EXTRAIT DE LA PAGE:
————

AFFAIRE LYDAKIS ET AUTRES c. GRÈCE (Cour européenne des droits de l’homme) 43441/14

Les requérants se plaignent d’une violation des articles 6 et 13 de la Convention en raison de l’exécution tardive de l’arrêt en cause ainsi que de l’absence d’un recours effectif à cet égard.


PREMIÈRE SECTION
AFFAIRE LYDAKIS ET AUTRES c. GRÈCE
(Requête no 43441/14)
ARRÊT
STRASBOURG
10 novembre 2022

Cet arrêtest définitif. Il peut subir des retouches de forme.

En l’affaire Lydakis et autres c. Grèce,

La Cour européenne des droits de l’homme (première section), siégeant en un comitécomposé de :
Krzysztof Wojtyczek, président,
Erik Wennerström,
Ioannis Ktistakis, juges,
et de Liv Tigerstedt, greffière adjointe de section,

Vu :

la requête (no 43441/14) contre la République hellénique dont quatre ressortissants, la liste desquels figure dans le tableau joint en annexe (« les requérants »), ont saisi la Cour le 5 juin 2014 en vertu de l’article 34 de la Convention de sauvegarde des droits de l’homme et des libertés fondamentales (« la Convention »),

la décision de porter à la connaissance du gouvernement grec (« le Gouvernement »), représenté par les délégués de son agent, K. Georghiades, assesseur auprès du Conseil Juridique de l’État, et Z. Chatzipavlou, auditrice auprès du Conseil Juridique de l’État, les griefs concernant les articles 6 et 13 de la Convention et de déclarer irrecevable la requête pour le surplus,

les observations des parties,

Après en avoir délibéré en chambre du conseil le 4 octobre 2022,

Rend l’arrêt que voici, adopté à cette date :

OBJET DE L’AFFAIRE

1. La requête concerne l’exécution tardive de l’arrêt no 256/2008 du tribunal administratif de première instance d’Héraklion, publié le 31 juillet 2008. Par cet arrêt, ledit tribunal a annulé le rejet tacite de l’administration d’ordonner la levée de l’expropriation du terrain appartenant aux requérants et a renvoyé l’affaire à l’administration.

————

ENTRÉES FOURNIES:
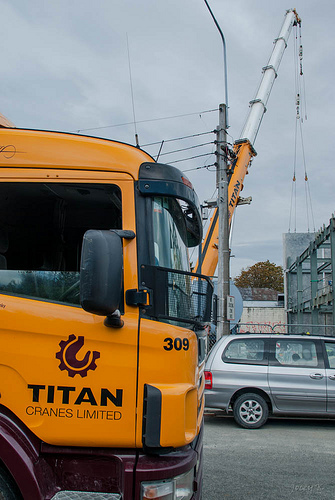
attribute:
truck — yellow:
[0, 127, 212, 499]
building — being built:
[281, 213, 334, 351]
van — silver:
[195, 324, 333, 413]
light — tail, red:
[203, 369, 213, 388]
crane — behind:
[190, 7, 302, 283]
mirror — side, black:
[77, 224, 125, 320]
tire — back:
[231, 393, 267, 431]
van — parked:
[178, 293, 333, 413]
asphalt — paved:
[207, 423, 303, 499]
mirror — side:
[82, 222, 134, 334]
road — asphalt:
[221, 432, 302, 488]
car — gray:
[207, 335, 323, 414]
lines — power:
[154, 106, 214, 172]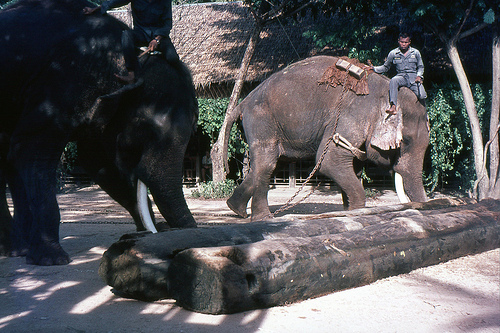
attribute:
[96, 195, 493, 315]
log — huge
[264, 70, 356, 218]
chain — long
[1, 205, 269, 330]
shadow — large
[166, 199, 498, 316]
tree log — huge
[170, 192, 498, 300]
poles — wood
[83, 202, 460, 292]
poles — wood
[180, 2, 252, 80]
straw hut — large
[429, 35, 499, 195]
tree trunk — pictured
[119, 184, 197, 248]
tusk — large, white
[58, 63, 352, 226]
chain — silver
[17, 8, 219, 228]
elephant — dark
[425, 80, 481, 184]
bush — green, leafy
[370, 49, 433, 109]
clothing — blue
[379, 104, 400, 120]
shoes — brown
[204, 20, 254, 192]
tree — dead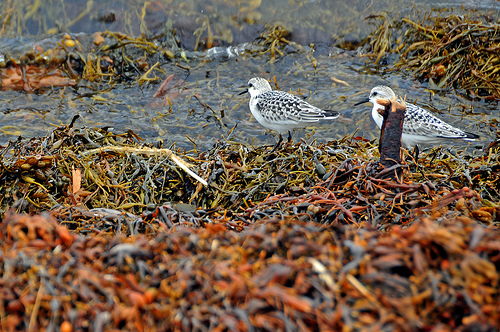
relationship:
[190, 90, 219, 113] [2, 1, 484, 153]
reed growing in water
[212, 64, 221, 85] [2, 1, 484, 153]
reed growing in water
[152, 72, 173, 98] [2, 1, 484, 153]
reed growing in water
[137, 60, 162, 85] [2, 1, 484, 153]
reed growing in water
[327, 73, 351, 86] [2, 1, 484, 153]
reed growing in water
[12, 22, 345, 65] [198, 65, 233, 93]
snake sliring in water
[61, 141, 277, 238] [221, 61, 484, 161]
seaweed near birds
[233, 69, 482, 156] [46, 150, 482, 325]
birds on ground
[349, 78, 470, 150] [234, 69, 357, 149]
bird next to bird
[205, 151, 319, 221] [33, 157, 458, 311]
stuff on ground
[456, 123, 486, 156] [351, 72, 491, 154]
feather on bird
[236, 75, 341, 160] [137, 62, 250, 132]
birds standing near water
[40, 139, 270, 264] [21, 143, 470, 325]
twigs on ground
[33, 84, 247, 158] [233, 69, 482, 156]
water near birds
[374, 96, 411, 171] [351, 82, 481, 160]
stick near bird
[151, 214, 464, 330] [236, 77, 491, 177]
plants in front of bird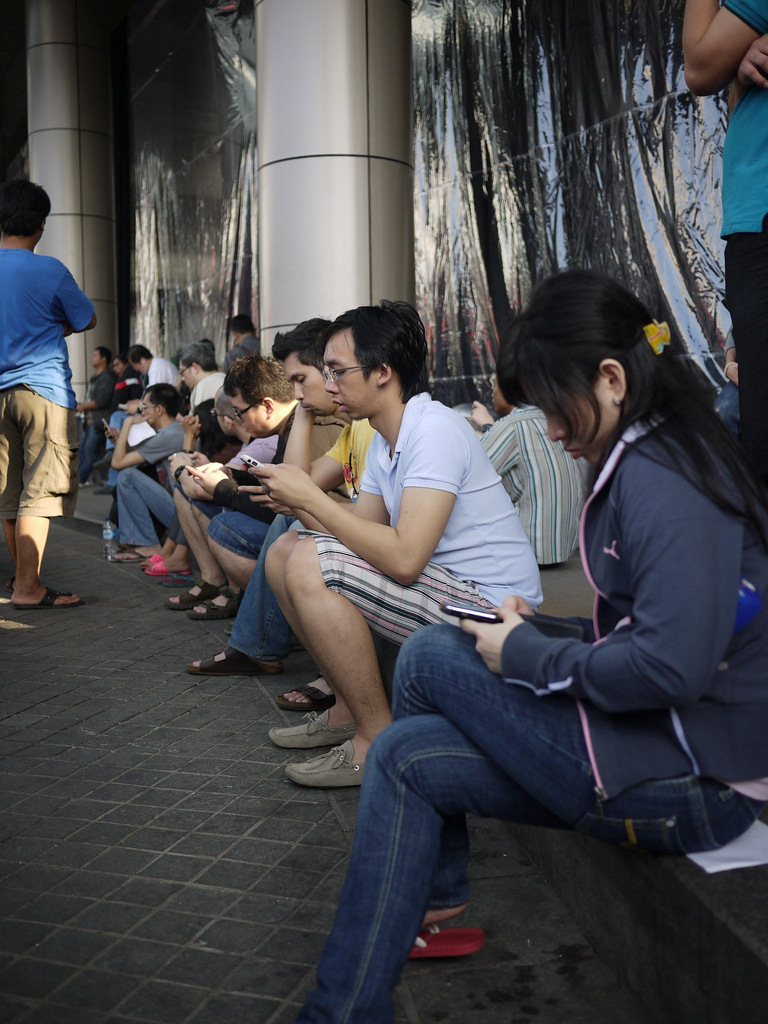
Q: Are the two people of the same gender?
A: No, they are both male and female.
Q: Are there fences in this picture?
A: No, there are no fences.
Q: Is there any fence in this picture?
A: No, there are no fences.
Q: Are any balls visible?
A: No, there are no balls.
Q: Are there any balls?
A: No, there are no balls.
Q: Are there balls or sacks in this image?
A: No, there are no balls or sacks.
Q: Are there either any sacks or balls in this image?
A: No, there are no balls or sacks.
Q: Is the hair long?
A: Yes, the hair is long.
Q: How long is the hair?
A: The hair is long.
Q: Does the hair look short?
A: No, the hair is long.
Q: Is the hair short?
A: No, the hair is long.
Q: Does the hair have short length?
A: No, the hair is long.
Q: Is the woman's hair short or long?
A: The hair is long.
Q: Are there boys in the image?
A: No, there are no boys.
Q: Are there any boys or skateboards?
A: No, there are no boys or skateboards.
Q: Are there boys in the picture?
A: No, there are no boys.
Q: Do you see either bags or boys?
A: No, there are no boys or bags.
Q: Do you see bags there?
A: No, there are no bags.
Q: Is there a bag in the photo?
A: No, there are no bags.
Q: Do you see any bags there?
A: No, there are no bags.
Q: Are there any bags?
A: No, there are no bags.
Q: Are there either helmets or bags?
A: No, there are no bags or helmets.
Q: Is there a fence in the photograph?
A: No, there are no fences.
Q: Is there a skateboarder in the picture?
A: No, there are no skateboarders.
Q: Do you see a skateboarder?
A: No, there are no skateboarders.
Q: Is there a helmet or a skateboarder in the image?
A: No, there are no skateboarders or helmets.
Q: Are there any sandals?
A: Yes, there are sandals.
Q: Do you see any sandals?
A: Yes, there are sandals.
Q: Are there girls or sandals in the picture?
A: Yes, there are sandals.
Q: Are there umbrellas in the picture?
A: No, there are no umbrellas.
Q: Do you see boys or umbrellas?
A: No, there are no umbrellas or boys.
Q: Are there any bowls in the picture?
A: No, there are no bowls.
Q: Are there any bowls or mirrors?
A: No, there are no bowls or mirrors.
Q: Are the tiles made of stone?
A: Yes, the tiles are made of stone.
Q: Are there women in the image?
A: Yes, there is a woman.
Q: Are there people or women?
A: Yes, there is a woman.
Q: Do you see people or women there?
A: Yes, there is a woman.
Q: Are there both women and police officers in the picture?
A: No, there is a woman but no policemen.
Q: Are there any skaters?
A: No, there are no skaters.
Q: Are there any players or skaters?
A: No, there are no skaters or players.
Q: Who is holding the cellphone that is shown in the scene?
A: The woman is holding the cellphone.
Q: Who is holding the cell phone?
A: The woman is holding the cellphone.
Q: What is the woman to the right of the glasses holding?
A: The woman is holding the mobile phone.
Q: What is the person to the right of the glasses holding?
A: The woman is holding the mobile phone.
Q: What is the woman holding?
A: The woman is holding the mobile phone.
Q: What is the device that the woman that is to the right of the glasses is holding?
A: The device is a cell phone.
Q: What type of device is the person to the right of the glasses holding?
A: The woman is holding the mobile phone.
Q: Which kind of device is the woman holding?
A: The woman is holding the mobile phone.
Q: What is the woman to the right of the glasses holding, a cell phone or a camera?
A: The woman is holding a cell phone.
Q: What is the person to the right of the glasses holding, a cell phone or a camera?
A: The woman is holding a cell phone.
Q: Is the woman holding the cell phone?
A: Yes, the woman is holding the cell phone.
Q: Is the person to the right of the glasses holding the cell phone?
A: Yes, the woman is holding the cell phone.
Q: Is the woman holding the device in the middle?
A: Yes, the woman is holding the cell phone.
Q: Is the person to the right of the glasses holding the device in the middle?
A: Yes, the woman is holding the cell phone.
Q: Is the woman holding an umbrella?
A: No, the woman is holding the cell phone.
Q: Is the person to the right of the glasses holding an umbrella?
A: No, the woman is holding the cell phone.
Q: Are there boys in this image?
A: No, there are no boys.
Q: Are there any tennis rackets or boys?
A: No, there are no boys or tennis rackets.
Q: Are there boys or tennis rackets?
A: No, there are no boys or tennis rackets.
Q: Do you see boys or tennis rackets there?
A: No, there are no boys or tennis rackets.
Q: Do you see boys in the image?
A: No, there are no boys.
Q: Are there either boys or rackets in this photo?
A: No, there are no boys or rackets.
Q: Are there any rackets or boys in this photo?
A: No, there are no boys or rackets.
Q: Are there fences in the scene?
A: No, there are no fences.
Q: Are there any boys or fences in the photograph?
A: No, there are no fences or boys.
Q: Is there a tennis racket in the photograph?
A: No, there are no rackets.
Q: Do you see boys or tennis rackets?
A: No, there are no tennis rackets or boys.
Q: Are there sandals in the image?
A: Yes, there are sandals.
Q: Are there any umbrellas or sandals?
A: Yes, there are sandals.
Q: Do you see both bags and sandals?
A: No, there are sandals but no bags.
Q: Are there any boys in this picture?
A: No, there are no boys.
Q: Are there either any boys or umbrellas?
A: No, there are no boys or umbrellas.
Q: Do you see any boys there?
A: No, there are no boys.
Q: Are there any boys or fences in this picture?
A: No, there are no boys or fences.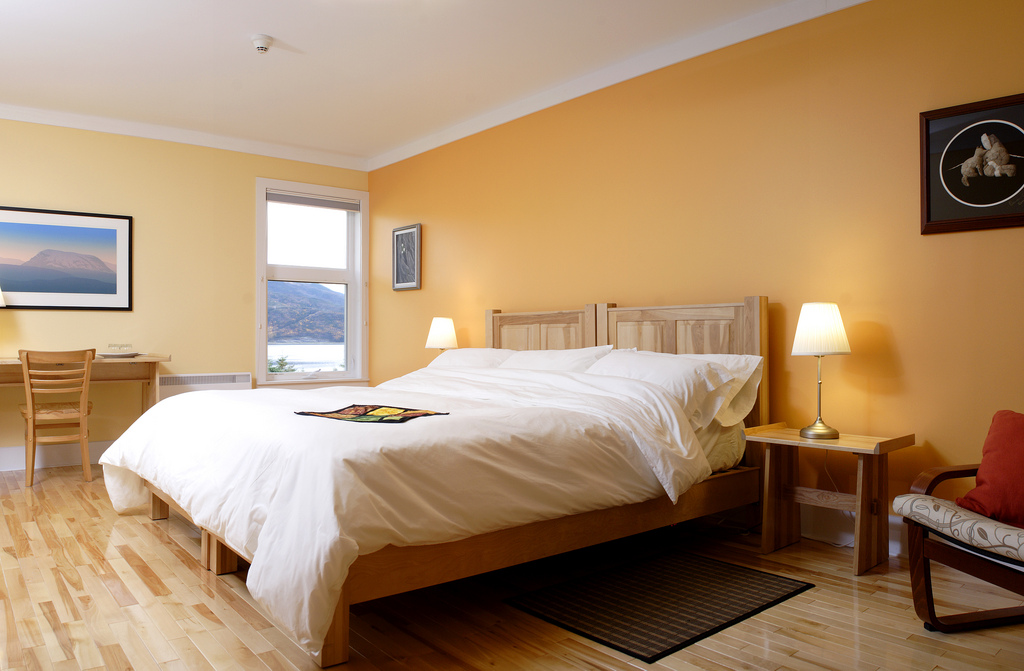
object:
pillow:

————

QUESTIONS:
1. Indiquez pour chaque affirmation si elle concorde avec l'extrait de la page : (a) la Cour a été saisie le 5 juin 2014 ; (b) le comité était présidé par Erik Wennerström ; (c) le tribunal administratif d'Héraklion a confirmé le rejet tacite de l'administration. Répondez par oui ou par non, en citant à chaque fois les mots décisifs du texte.
2. D'après l'extrait de la page, à quelle date la Cour a-t-elle délibéré en chambre du conseil ?
3. Poursuivez l'extrait de la page à partir de sa dernière phrase.

RÉPONSES PAR POINT:
1.
(a) Oui : « ont saisi la Cour le 5 juin 2014 ».
(b) Non : « Krzysztof Wojtyczek, président, ».
(c) Non : « ledit tribunal a annulé le rejet tacite de l’administration ».

2. Le 4 octobre 2022.

3.
2. Il ressort du dossier que l’arrêt en cause a été exécuté le 20 novembre 2020, par la publication d’un décret présidentiel levant l’expropriation en cause.

3. Les requérants se plaignent d’une violation des articles 6 et 13 de la Convention en raison de l’exécution tardive de l’arrêt en cause ainsi que de l’absence d’un recours effectif à cet égard.

APPRÉCIATION DE LA COUR

I. SUR LA VIOLATION ALLÉGUÉE DE L’ARTICLE 6 DE LA CONVENTION

4. Le Gouvernement soutient que les requérants n’ont pas épuisé les voies de recours internes car ils n’ont pas introduit de demande devant le comité de trois juges en charge du contrôle de la bonne exécution par l’administration des arrêts des juridictions administratives (« le comité de trois juges »).

5. Les requérants rétorquent que la demande devant le comité de trois juges n’est pas un recours effectif à épuiser.

6. La Cour rappelle qu’après la saisine par l’intéressé du comité de trois juges, celui-ci ne peut que constater le refus de l’administration de se conformer à un arrêt et lui imposer, le cas échéant, le versement d’une indemnité pour cette raison. Elle a déjà considéré qu’il n’est pas suffisant de constater la non-exécution d’un arrêt sans plus et elle a rejeté des exceptions préliminaires similaires (voir, à titre d’exemple, Kanellopoulos c. Grèce, no 11325/06, §§ 17-21, 21 février 2008).

7. La Cour rejette par conséquent l’exception du Gouvernement.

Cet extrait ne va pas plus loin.